A day or so after this night, we were rehearsing a new song, and Townsend, in his condescending manner, started harassing Rusty about the part he was playing. Rusty said,"I'm gonna go up stairs and work on this for a while." Townsend said, "You're such a mama's boy, why don't you just go back home and work on it." Now, Rusty Crumpton is probably the most easy going, emotionally steady, laid back guys I've ever known. In all the years I'd known Rusty, traveling on the roads in the South and playing all those gigs, and even enduring some pretty harrowing situations rumbling with the local rednecks, I had never known Rusty to loose it. But that night he did! Rusty wasn't a very big guy when the band started, and after being out in LA where we were practically starving to death, Rusty was even smaller. When Townsend made that "Mama's boy" crack, Rusty totally lost it. He went in the kitchen, which was close to our practice room and got a steak knife, and came back into where we were practicing, and lunged at Townsend. Lucky for Townsend that Kim Payne, our road manager, was close by and grabbed Rusty before he inserted that knife in a vital part of Johnny's body. Kim said, "Rooster you can't kill him," and Rusty, struggling, said, "I'm not gonna kill him, I'm just gonna cut him a little." Man what a scene! The ironic thing is that Townsend had said that sort of passive/aggressive thing to everyone in the band, condescending snipes and insults that were sort of jabs below the belt, and we all had probably thought of doing the same thing to him that Rusty had just been stopped from doing. Shortly after this night Rusty went back home to Alabama. Rusty had been accepted to attend college at the University of Alabama and he figured that since we were starving, not playing much-at least not enough to validate staying out there, weren't recording as much as signed artists of Warner Brothers should be, and playing music that was so far from what our roots in music had led us to be playing, he'd just go on back to Alabama. As Keith tells it, "We had a great band, when Sonny played in it, and we played nothing but R&B and Soul music. Now, Townsend was writing all that crap he thought was gospel music, like 'The Train' and 'Someone Somewhere' (two of Johnny's originals that were what I call milk toast music). We'd lost our basic sound and the heart of our music was gone."

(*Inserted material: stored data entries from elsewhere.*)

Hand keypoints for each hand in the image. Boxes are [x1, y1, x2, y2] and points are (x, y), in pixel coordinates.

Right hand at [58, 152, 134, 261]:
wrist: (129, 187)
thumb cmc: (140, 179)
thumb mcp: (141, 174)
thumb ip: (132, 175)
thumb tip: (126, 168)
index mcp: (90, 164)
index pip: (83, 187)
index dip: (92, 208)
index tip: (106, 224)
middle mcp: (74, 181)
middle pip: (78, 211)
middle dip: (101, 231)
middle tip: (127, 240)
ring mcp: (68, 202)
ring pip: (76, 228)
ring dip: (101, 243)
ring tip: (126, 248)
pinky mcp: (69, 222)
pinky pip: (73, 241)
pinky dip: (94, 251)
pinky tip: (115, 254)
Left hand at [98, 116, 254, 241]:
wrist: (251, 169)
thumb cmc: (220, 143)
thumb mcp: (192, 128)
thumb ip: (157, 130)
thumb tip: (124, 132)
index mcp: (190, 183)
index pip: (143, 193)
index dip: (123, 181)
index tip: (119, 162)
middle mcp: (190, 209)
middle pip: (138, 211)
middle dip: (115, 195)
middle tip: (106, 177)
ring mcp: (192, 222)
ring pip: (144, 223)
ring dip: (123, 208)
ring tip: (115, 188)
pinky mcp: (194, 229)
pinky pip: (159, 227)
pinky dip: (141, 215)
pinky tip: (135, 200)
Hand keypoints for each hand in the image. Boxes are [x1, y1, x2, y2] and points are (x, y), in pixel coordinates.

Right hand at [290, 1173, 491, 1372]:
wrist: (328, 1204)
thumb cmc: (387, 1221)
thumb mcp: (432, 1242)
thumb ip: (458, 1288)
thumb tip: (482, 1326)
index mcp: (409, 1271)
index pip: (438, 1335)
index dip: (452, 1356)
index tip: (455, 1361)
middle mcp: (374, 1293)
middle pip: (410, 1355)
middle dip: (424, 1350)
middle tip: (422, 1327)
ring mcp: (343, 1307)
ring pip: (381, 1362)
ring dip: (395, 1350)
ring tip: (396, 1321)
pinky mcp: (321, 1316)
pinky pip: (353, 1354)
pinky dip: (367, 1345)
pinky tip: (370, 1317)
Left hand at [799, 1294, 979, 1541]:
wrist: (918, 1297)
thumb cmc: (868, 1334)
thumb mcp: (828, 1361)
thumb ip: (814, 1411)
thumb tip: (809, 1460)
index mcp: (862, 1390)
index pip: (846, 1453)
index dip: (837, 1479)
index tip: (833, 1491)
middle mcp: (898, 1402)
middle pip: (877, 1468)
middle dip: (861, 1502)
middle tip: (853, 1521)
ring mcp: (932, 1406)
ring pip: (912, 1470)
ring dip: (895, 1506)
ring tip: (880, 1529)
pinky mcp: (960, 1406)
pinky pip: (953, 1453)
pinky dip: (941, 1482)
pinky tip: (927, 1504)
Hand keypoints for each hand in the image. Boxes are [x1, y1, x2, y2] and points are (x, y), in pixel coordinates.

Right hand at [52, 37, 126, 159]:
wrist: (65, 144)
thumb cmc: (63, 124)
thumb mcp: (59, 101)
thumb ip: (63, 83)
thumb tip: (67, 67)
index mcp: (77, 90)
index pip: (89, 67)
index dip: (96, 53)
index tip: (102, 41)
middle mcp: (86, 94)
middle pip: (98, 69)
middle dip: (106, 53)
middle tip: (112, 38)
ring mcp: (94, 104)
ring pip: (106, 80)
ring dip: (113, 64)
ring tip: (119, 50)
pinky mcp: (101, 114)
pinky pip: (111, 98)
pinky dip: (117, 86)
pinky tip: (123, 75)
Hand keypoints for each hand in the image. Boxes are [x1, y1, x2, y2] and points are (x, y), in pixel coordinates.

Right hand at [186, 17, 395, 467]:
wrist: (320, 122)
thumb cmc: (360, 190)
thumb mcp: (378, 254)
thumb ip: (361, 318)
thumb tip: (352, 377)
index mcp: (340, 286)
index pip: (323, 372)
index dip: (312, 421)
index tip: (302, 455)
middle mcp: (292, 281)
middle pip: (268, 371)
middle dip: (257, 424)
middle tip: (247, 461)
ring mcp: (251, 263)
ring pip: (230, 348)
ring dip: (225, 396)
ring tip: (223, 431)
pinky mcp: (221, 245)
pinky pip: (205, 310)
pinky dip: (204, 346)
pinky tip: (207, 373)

Johnny had been planning to replace Rusty for some time as evidenced by a phone conversation overheard by Keith and Rusty where Johnny was talking Tippy Armstrong into coming out and playing with us, and after Rusty left, Tippy did come out to be our guitar player. Russ Shaw booked us to open up for Jimi at the Bakersfield Civic Center. We played our set and got off stage so Jimi could come on and do his show. I went up to the dressing room to change, and then went back down and stood at the side of the stage. Jimi played a couple of songs, and then started his rendition of "The Stars Spangled Banner". Not many people know this, but Jimi was very patriotic, he even supported the war in Viet Nam. He was also Airborne certified.
But back to the story.
The manager of the Bakersfield Civic Center was an old WWII veteran, and of course he was very patriotic too. When he heard Jimi playing "The Stars Spangled Banner" the way only Jimi could play it, the guy got so pissed off, that he went back behind the stage and cut off the power. All that was heard was Mitch Mitchell's drums ringing through the auditorium. Well, Jimi went back behind the curtains and said, "Who turned off the power?" The WWII vet said "I did." Jimi went over to him and slugged this guy in the face, knocking him off the stage. Of course, all HELL broke loose, and cops and Warner Brothers executives were everywhere. The cops were going to arrest Jimi but after some negotiations, and a $5000.00 check Russ Shaw made out to the guy, the concert was stopped, and Jimi got in his stretch limo with his two white girlfriends and went back to LA.
This is the true EXPERIENCE we had with Jimi Hendrix. We never saw him or played with him again.